===== PROVIDED RECORDS

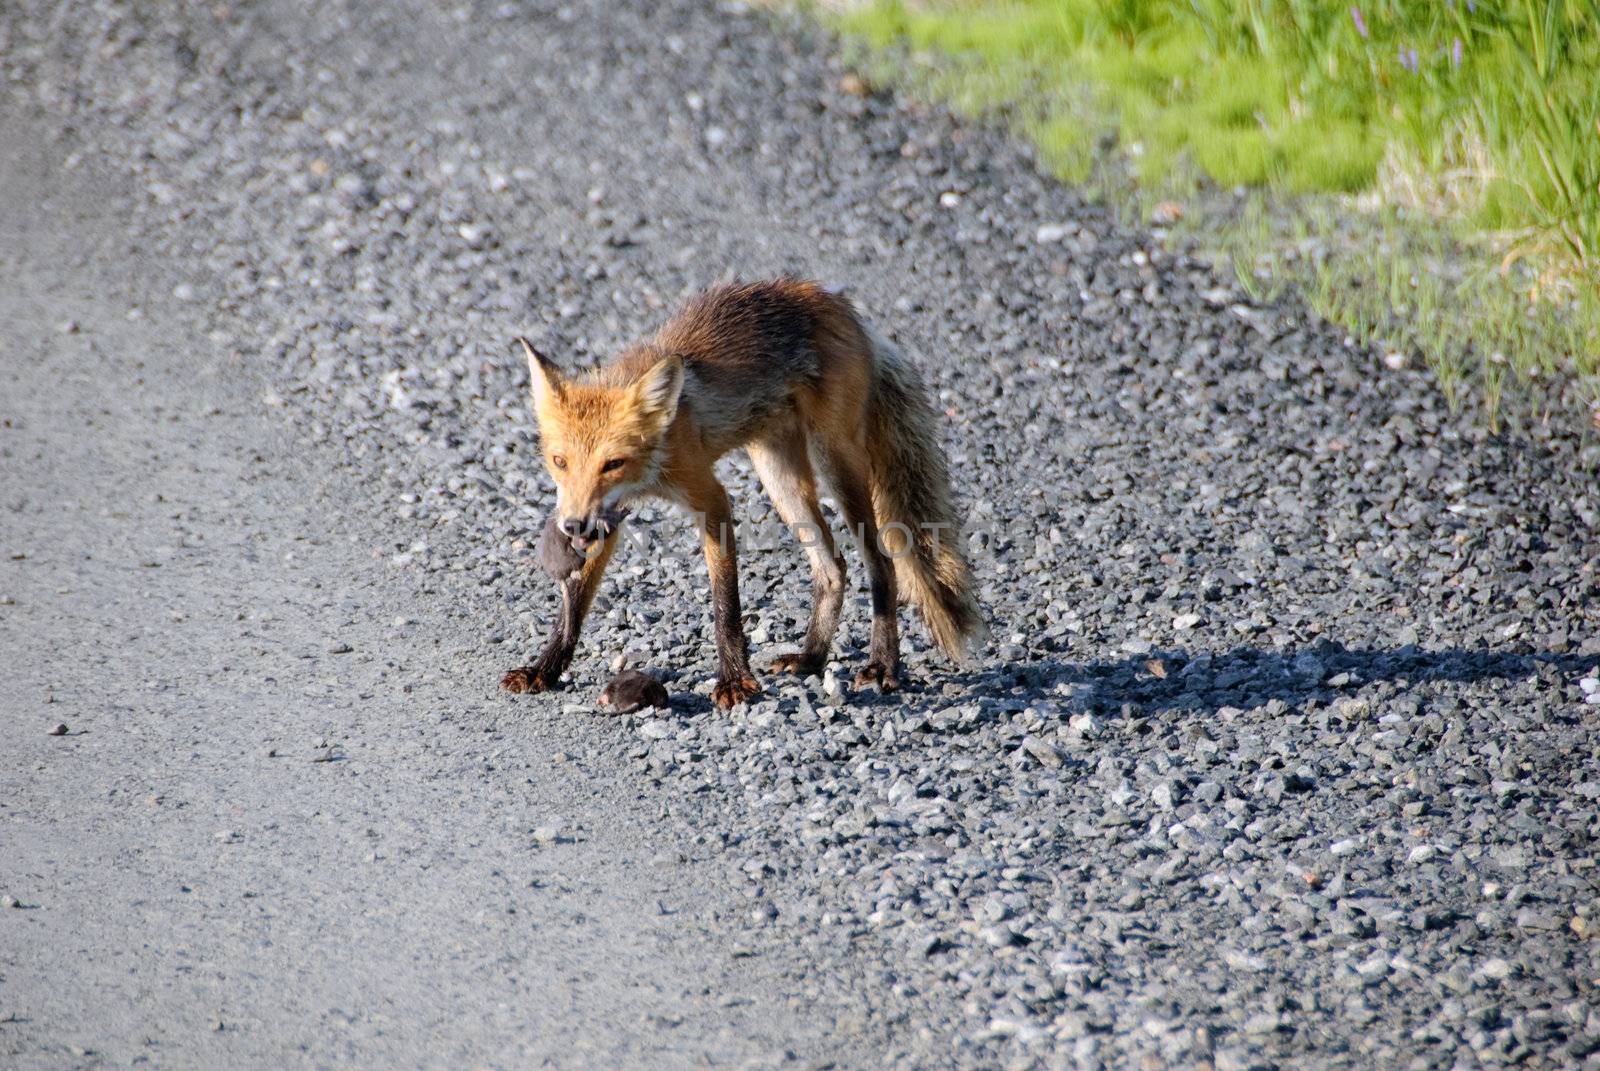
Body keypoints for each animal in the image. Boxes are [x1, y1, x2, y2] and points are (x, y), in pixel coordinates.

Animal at [499, 280, 979, 704]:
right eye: (559, 461)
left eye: (612, 464)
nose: (571, 525)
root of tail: (839, 305)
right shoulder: (609, 515)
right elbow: (574, 606)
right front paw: (545, 668)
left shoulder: (710, 498)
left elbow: (725, 605)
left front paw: (734, 680)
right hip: (778, 476)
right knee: (833, 568)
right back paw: (812, 657)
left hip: (835, 463)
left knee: (882, 563)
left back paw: (882, 664)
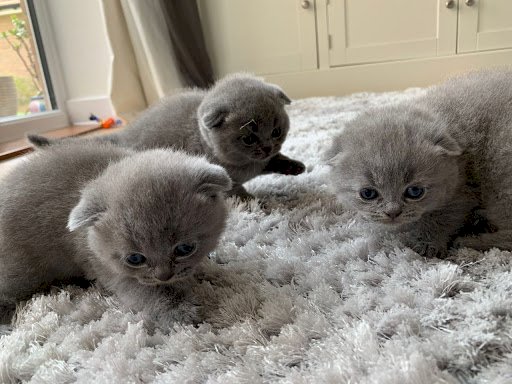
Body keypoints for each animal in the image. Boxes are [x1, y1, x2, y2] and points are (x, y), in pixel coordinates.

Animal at [0, 142, 232, 326]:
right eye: (135, 259)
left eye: (184, 248)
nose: (163, 276)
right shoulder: (107, 268)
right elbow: (148, 293)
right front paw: (180, 311)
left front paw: (210, 270)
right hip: (22, 271)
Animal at [328, 70, 512, 260]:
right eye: (368, 193)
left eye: (415, 192)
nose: (392, 212)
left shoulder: (462, 191)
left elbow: (442, 216)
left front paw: (428, 243)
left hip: (498, 174)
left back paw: (469, 241)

==========

- _WHAT THIS TASK INVOLVES_
Leave the pictures out and reproduce exactly the lines from the top of the listing above through the line with "right front paw: (180, 311)".

- _EXPECTED ANSWER_
Body keypoints for each animal in the image. Boxes are [x1, y1, x2, y2] and points are (x, y), in pixel coordinates.

Animal at [499, 280, 979, 704]:
right eye: (559, 461)
left eye: (612, 464)
nose: (571, 525)
root of tail: (839, 305)
right shoulder: (609, 515)
right elbow: (574, 606)
right front paw: (545, 668)
left shoulder: (710, 498)
left elbow: (725, 605)
left front paw: (734, 680)
right hip: (778, 476)
right knee: (833, 568)
right back paw: (812, 657)
left hip: (835, 463)
left knee: (882, 563)
left back paw: (882, 664)
Body keypoints for each animal in the image. Boxes are [x1, y1, x2, y2] and points are (x, y), in pixel coordinates.

Animal at [0, 142, 232, 326]:
right eye: (135, 259)
left eye: (184, 248)
nose: (163, 276)
right shoulder: (107, 268)
right elbow: (148, 293)
right front paw: (180, 311)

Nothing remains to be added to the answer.